# Pope John Paul Supported Sikhs On Various Issues



## Neutral Singh (Apr 5, 2005)

http://www.tribuneindia.com/2005/20050404/punjab1.htm

Amritsar, April 3
The meeting of Giani Joginder Singh Vedanti, Jathedar, Akal Takht, and Pope John Paul II in January 2002 would be remembered as a "historic event" when the former and his team was allowed to carry a three-foot long kirpan during his visit to Assisi and Vatican to mark the Prayer for World Peace. 

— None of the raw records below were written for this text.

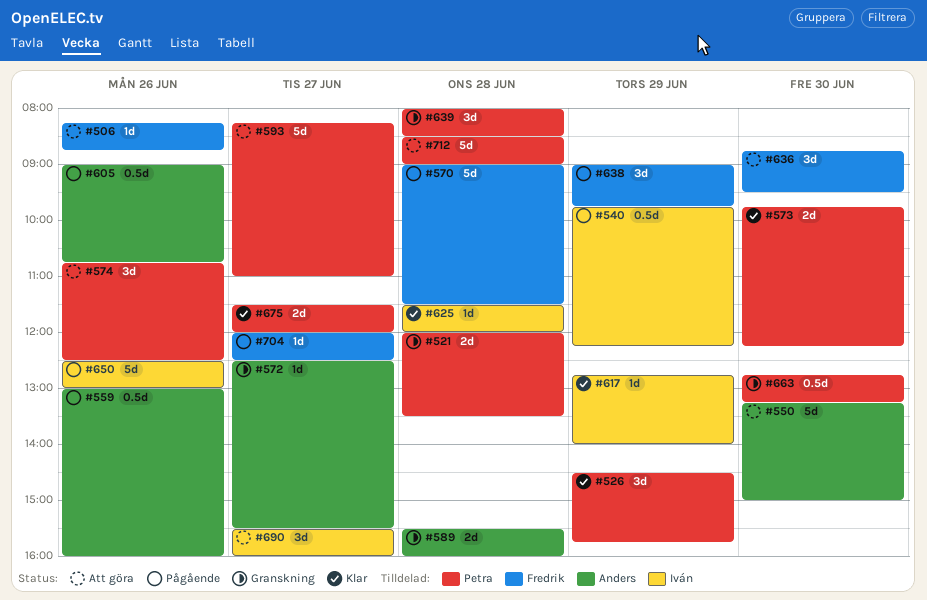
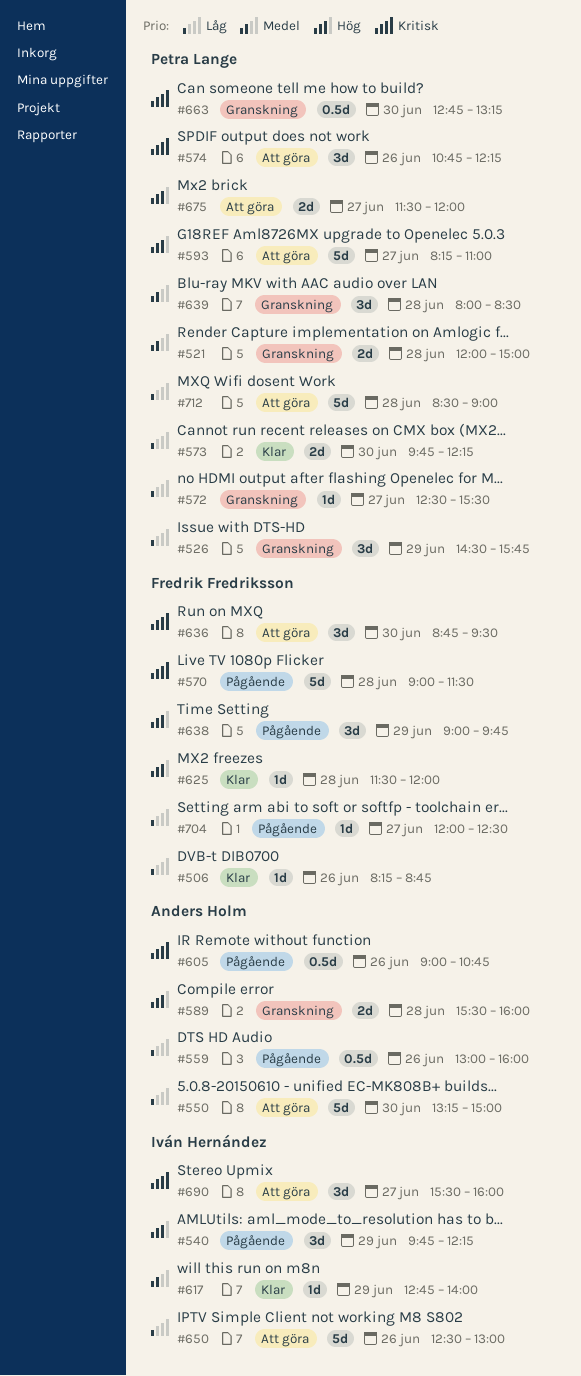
#506, status: Att göra -> Klar
#521, ends: 13:30 -> 15:00
#526, status: Klar -> Granskning
#540, estimate: 0.5d -> 3d
#572, owner: Anders Holm -> Petra Lange
#574, ends: 12:30 -> 12:15
#625, owner: Iván Hernández -> Fredrik Fredriksson
#650, status: Pågående -> Att göra
#675, status: Klar -> Att göra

It was after initial hiccups that security agencies had allowed them to carry the kirpan. Initially, senior officials of the security agencies had told the Jathedar that nobody could carry any "weapon". The security agencies were extra cautious about the security as the World Peace Prayer was held a few months after the 9/11 attack on the twin towers of the USA. However, the religious personalities who accompanied the Jathedar told them that kirpan was part of the ceremonial dress of the
Jathedar and he could not part with it. 

Mr Prithipal Singh Sandhu, who accompanied the Jathedar as his secretary, told TNS that after detailed discussions, officials of Vatican and Assisi agreed to permit Jathedar Vedanti, Baba Mohinder Singh of 
'Nishkam Sewak Jatha', UK, Baba Daljit Singh Chicago and Mr Harbans Singh, president of the Sikh Religious Society, Italy, to carry the full-length kirpan. 

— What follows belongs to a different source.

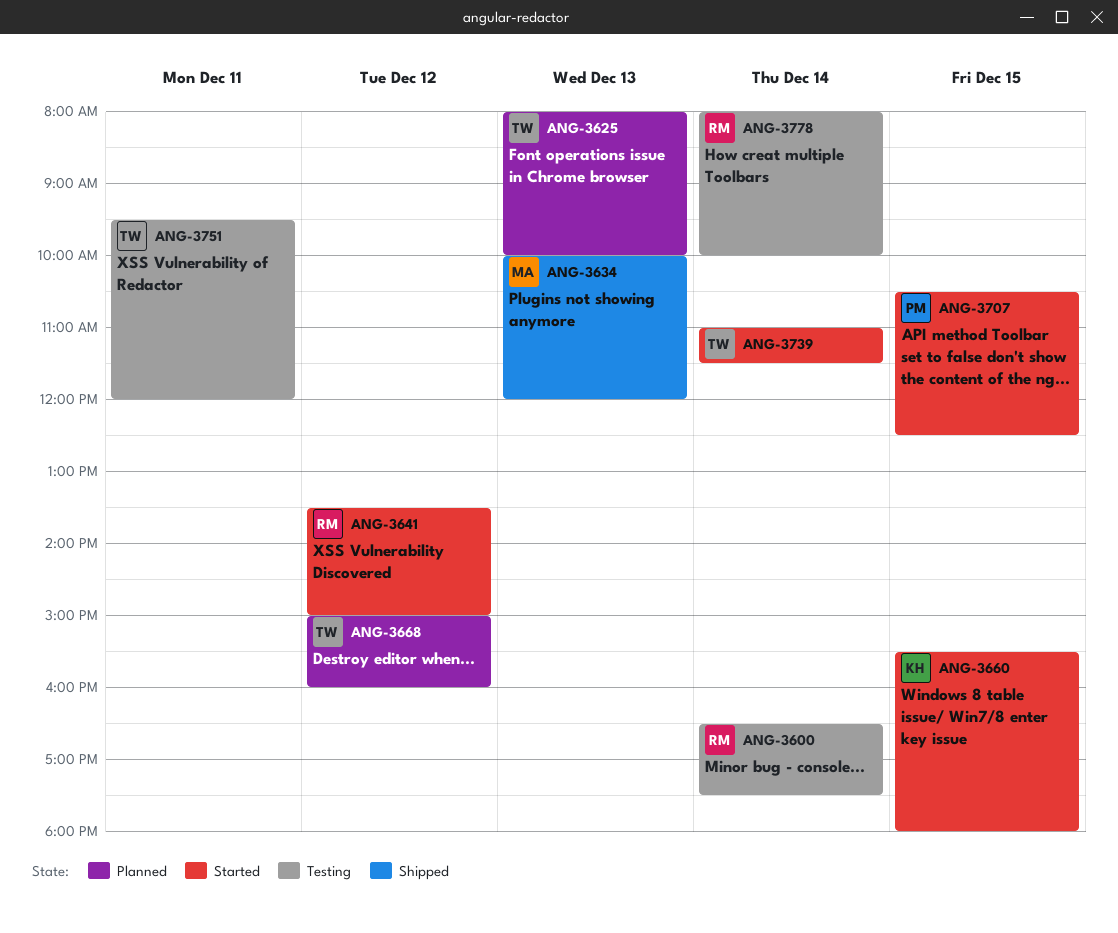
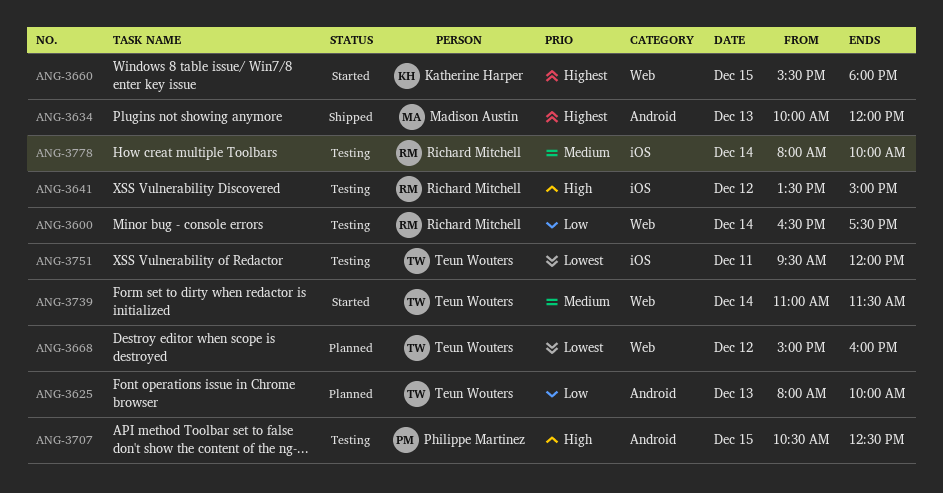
ANG-3641, status: Started -> Testing
ANG-3707, status: Started -> Testing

Meanwhile, Sikhs around the world remember the intrepid Pope for his moral support to the community on human rights. The Pope had rallied 
behind them on various occasions. According to the United Sikhs Mission, only last year Pope John Paul II threw his weight behind Sikhs to oppose the French Government's ban on religious signs, including the Sikh turban, at schools, saying ''the government cannot be an arbiter in any religious matter.'' Mr Sameep Singh, inter-faith director of United Sikhs, a global human development organization, said the Pope had always supported the cause of the community and worked for the betterment of Sikhs globally. 

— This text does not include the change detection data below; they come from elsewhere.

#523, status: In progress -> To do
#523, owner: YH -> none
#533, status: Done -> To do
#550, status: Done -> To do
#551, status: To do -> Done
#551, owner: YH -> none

The Pope's message had come after the Sikh community sought his intervention to oppose the French ban on the Sikh turban, an expression of the Sikh identity and faith. Pope John Paul II, in his message, had said, "In recent times, we have witnessed in some European countries an attitude that could endanger the effective respect for religious freedom. Everyone may agree to respect the religious sentiment of individuals but the same cannot be said of the religious factor, that is the social dimension of religions."


----------



## Sher Singh (Apr 19, 2005)

The Pope was a good man. God Bless!


----------